Garbage, my primary area of study, is a great topic for that kind of approach. Garbage is one of the most heated environmental issues out there, because whether you're conservative or liberal or apolitical, you probably don't want to live next to anyone else's garbage (or your own for that matter). The desire to move garbage as far away from oneself as possible is understandable to just about everybody. Is someone bad for not wanting to live by trash? Most people would say no. Is a community bad for sending their trash to a predominately African-American area? The law and most people would say yes. Is a community wrong for illegally dumping? The law and almost everybody would say yes. Is a community wrong for sending trash to a sparsely populated rural area? Based on current trends it would seem that most people would say no, but many rural activists would say yes.

My activity for the workshop is based on Ames, Iowa, a relatively small city that tried to take care of its trash locally. Almost everyone would support that basic notion surely. But Barry Commoner and his law that "Everything must go somewhere," said that the trash wasn't only being dealt with locally but was causing cancer thousands of miles away. What's the right thing to do in that case? Who do you believe? What is an acceptable amount of risk? If no one wants to live by waste and there's no way to get rid of it in a truly safe fashion, is any waste environmentally just? If the answer is no, why do we keep consuming? Because, no matter how much people have changed in their attitudes towards the environment and recycling, they still consume as much as ever.
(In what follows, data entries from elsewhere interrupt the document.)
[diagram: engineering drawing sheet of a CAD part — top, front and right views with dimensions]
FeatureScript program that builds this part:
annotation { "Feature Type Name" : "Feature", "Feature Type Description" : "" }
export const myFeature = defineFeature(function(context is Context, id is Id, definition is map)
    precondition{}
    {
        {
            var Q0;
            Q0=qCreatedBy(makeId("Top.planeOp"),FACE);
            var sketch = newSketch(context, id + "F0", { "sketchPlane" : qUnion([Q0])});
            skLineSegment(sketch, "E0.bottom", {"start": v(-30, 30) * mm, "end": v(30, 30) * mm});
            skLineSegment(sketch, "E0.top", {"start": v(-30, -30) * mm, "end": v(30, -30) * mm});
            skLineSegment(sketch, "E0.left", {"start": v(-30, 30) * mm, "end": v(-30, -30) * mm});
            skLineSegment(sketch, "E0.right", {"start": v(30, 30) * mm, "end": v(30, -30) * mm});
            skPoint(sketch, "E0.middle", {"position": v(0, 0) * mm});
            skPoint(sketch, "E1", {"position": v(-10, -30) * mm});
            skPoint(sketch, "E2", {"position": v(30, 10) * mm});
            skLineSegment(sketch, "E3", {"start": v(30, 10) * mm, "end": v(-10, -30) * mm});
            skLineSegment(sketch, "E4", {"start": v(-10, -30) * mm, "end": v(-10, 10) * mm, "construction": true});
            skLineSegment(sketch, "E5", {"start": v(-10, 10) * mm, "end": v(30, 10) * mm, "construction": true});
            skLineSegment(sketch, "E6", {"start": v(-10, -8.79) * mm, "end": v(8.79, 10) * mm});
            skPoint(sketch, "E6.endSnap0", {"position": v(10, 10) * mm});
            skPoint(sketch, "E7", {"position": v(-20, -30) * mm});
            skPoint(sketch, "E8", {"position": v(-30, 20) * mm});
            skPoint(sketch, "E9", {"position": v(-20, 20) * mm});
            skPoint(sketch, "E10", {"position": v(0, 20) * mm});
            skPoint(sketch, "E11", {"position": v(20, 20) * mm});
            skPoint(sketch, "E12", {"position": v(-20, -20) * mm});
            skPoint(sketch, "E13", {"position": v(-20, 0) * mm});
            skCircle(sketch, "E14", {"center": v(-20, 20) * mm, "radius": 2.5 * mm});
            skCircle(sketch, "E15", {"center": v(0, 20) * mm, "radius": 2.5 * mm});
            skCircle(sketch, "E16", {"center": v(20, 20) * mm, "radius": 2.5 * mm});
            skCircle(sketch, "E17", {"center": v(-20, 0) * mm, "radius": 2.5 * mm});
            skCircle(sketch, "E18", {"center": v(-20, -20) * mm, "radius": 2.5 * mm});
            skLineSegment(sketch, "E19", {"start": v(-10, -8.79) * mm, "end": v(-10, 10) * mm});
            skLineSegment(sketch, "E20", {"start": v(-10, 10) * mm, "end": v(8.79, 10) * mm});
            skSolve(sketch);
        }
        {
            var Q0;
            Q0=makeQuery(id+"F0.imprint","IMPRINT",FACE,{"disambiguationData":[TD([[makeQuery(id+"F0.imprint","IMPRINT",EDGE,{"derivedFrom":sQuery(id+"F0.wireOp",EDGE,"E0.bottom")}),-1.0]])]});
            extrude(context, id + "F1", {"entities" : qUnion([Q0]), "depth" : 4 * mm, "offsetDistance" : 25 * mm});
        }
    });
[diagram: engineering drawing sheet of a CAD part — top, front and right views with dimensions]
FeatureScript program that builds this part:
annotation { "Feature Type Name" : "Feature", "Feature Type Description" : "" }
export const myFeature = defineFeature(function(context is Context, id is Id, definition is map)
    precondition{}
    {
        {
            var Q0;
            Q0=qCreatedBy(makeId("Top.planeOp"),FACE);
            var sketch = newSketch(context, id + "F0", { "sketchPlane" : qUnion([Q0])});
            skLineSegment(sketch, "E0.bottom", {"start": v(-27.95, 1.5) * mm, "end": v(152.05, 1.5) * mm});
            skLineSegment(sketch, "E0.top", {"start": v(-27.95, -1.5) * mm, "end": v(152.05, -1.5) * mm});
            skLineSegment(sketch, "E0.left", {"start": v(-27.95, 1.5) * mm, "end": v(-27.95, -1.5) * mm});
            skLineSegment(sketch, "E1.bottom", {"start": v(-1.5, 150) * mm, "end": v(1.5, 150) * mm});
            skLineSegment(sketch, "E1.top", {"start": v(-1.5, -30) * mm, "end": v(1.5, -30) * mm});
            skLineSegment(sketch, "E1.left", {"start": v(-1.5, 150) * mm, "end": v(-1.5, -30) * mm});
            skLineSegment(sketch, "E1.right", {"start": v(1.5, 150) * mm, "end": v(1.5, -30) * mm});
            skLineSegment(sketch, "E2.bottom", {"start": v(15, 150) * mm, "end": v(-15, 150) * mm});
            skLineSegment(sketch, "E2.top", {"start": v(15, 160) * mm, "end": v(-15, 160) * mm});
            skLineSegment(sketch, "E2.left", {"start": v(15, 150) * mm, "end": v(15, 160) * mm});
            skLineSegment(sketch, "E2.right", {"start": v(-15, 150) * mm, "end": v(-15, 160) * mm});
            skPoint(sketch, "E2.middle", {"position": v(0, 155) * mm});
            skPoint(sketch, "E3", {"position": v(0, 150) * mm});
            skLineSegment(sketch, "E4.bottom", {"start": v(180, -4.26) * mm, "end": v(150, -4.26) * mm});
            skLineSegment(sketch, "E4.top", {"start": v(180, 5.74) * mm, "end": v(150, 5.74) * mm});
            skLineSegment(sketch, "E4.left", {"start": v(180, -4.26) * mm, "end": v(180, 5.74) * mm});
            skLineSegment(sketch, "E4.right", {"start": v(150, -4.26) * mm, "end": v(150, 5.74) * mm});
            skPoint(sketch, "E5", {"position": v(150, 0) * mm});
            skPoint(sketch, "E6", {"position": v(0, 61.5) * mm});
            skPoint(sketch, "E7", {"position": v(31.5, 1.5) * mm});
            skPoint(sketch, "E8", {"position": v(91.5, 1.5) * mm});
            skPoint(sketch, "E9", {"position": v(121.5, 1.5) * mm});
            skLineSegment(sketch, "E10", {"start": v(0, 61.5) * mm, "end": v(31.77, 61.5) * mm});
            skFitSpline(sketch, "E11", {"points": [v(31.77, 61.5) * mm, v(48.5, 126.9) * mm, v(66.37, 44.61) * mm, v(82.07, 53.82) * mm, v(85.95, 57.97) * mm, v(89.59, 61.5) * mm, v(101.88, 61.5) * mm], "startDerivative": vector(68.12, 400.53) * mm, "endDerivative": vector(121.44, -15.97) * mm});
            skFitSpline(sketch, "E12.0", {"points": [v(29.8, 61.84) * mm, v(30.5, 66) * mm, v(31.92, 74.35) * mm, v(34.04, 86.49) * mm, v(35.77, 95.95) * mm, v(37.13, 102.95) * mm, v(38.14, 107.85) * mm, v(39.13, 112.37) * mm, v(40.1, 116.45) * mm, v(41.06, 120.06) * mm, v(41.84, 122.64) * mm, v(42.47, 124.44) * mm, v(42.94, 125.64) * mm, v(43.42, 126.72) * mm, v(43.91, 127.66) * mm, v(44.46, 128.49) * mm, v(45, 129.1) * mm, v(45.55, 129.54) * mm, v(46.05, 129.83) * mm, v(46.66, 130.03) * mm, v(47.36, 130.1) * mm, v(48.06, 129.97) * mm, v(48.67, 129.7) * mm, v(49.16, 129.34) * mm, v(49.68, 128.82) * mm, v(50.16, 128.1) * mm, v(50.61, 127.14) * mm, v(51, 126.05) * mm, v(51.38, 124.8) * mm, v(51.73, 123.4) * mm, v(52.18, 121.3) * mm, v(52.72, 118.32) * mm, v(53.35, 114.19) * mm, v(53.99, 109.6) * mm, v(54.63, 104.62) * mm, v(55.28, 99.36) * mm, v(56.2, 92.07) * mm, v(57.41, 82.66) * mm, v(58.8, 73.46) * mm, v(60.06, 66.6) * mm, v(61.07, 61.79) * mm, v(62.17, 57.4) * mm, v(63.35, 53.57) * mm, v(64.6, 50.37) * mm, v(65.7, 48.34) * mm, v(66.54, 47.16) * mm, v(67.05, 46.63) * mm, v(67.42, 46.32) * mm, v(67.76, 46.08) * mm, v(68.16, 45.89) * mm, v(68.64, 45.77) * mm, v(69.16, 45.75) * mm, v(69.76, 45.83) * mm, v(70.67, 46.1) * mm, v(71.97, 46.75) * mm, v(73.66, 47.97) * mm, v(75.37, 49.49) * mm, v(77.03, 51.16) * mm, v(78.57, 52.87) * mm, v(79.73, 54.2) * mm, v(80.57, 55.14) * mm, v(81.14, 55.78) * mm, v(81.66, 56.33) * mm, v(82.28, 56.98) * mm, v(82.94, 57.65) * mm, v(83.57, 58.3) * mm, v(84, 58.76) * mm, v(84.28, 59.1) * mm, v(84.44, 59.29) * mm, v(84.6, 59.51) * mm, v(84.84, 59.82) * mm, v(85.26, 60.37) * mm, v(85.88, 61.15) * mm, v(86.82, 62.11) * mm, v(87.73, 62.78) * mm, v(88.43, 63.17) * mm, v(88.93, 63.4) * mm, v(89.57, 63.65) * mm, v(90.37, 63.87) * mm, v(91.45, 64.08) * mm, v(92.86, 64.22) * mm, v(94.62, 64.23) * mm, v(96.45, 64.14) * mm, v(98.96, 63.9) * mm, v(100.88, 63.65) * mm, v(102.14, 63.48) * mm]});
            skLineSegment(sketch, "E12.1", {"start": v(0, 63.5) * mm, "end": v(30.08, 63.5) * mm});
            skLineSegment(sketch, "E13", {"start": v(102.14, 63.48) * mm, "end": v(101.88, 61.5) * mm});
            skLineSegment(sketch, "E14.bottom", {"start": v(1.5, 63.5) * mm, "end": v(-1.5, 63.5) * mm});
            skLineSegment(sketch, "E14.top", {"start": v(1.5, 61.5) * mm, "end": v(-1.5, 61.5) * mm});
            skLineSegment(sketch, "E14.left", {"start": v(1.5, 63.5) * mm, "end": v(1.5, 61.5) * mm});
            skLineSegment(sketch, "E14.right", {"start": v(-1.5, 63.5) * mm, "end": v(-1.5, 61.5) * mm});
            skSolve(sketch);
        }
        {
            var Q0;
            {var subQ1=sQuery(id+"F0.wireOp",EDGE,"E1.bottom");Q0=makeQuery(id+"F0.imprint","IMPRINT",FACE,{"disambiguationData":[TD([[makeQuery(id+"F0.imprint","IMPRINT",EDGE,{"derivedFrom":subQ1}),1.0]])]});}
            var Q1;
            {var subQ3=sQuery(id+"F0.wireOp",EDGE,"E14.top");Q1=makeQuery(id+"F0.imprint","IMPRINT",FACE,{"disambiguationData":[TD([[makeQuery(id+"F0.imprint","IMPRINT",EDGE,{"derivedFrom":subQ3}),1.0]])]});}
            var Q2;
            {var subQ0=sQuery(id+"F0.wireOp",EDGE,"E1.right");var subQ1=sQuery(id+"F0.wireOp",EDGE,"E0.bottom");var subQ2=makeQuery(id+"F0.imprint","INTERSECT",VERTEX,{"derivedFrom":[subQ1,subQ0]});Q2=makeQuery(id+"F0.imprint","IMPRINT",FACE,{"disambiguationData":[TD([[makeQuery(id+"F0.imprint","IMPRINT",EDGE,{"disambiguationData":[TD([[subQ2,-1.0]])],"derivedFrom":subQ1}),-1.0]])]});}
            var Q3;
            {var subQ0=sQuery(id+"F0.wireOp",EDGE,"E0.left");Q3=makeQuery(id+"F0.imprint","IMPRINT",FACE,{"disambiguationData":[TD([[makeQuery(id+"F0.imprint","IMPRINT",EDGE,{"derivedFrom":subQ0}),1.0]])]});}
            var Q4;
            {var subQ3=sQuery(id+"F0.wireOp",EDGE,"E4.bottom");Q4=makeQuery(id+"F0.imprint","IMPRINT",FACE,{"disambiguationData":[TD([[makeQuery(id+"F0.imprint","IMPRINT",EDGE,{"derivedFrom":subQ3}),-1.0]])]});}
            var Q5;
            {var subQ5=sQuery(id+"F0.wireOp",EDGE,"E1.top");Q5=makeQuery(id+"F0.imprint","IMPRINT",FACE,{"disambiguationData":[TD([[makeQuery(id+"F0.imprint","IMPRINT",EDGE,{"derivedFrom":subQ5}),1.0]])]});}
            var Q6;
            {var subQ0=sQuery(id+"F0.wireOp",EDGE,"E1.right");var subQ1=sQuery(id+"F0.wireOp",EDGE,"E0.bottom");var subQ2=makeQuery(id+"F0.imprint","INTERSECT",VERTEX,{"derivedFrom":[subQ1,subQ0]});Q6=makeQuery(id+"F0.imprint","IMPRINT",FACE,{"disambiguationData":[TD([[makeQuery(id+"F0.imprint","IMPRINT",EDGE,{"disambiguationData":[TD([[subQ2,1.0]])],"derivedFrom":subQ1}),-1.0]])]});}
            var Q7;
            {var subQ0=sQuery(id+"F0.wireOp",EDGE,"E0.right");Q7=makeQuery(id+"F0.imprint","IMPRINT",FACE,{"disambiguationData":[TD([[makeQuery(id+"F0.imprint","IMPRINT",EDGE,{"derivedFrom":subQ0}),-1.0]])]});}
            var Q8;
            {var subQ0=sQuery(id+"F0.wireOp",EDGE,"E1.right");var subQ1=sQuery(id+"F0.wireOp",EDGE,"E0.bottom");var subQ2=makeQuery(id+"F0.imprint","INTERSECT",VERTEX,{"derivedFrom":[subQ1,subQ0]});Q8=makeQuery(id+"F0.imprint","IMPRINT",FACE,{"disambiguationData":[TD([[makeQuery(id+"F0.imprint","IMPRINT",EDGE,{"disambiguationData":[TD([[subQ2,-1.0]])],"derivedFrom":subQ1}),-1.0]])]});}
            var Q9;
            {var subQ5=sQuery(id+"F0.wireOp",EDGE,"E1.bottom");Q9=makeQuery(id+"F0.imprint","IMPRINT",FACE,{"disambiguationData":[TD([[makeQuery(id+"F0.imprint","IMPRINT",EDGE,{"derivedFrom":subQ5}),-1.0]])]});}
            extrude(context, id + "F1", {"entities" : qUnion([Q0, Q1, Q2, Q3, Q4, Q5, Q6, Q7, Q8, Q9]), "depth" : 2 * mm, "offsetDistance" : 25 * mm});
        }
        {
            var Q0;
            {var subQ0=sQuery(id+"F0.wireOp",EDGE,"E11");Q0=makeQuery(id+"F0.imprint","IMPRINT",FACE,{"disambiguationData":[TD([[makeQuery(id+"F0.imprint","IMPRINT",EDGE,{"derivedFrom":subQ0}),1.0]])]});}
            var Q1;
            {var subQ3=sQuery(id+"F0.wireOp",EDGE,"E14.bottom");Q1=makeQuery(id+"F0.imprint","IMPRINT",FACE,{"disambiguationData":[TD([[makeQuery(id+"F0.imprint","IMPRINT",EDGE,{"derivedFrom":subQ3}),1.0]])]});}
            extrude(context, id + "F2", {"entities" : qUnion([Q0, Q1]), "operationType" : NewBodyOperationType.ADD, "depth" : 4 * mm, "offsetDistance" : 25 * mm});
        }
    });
Some environmental justice issues are very clearly black and white. There is plenty of greed and corruption out there that causes people to act in a way that compromises the health and well-being of other people without concern or regard. But many issues are the result of people trying to protect their loved ones or values, which is not necessarily a bad instinct. It's certainly an understandable one. Often people get entrenched by ideology and then are unable to hear the needs or concerns of people on the other side. I think it is important to help students see as many sides of an environmental justice issue as possible in a way that allows for empathy for all sides. Putting students on the defensive for feelings that are innately human does little to lead to a solution. I think activities and discussions that have students have to adopt the attitudes of different people will help lead to working out problems. A student might be too embarrassed to admit in class that, "I wouldn't want my kids living next to a dump," when they know that means someone else's kids are going to have to live by one. If we allow them to be another person and express those person's views, it might help break down barriers they are too ashamed to admit exist and help everyone start discussing what would be the healthiest and best option for all of us living on this planet earth.